I'm playing with Material UI 5 sx props just out of curiosity and can't understand how to make it similar to the previous MUI 4 makeStyles fn. I'm trying to pass JSS classnemaes to sx props. So in this code snippet, I want to overwrite the color for even strings:
import { Typography } from "@mui/material";
const styles = {
green: {
color: 'green',
},
red: {
color: 'red',
},
}
const options = ['even', 'odd', 'even', 'odd']

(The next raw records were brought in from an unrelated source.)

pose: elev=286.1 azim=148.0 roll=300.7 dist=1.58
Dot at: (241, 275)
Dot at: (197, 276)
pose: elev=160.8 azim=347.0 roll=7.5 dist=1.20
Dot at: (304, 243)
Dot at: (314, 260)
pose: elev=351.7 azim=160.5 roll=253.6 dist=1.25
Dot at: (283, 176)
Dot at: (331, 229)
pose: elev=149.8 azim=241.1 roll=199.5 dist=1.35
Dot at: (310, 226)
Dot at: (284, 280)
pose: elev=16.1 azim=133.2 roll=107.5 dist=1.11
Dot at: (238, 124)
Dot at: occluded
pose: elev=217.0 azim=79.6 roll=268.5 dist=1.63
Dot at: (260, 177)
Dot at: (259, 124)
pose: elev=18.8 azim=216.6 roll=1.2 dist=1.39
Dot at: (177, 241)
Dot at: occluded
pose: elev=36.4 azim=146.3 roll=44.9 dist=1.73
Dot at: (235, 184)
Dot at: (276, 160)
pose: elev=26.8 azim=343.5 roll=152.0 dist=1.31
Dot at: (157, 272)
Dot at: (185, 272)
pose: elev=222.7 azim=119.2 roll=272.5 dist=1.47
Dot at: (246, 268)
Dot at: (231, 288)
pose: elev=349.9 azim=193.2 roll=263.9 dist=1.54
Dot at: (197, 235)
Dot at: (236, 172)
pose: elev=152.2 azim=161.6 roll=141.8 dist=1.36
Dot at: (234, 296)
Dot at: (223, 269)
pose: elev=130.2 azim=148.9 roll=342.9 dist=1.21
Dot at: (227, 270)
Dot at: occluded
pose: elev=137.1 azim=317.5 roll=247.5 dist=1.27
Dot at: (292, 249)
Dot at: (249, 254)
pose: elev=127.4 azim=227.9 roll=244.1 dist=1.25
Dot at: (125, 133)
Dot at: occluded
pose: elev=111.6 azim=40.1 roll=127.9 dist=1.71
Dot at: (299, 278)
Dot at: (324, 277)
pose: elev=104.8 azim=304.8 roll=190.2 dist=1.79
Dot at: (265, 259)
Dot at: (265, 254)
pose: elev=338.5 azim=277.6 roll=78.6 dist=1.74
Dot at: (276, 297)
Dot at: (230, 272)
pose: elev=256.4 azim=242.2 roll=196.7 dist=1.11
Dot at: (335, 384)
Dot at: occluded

export default function CssModulesSlider() {
console.log('classes', styles)
return (
<>
{options.map((item, index)=> {
if(index %2 === 0){
return (
<Typography sx={{...styles.red}}>
{item}
</Typography>
)
} else {
return (
<Typography sx={{...styles.red, ...styles.green,}}>
{item}
</Typography>
)
}
})}
</>
);
}
MUI compiles this to different CSS classes:
.css-**1kivl2a**-MuiTypography-root {
//some mui typography stuff here
color: red;
}
.css-**1ti676r**-MuiTypography-root {
//some mui typography stuff here
color: green;
}
And everything works perfect in this codesandbox example,
until I change the order of defining classes in sx props:
//from
sx={{...styles.red, ...styles.green,}}
//to
sx={{...styles.green, ...styles.red,}}
While styles object is still the same as you can see in console.log, the MUI compiles it all to one CSS class, so all list items have the same class with the color: red rule. And it's not about CSS rules overwrite depending on it's order, because, again, the classes in compiled CSS are the same in the second case
Sure that using CSS modules, emotion or styled components is preferable. But does anybody know why this happens?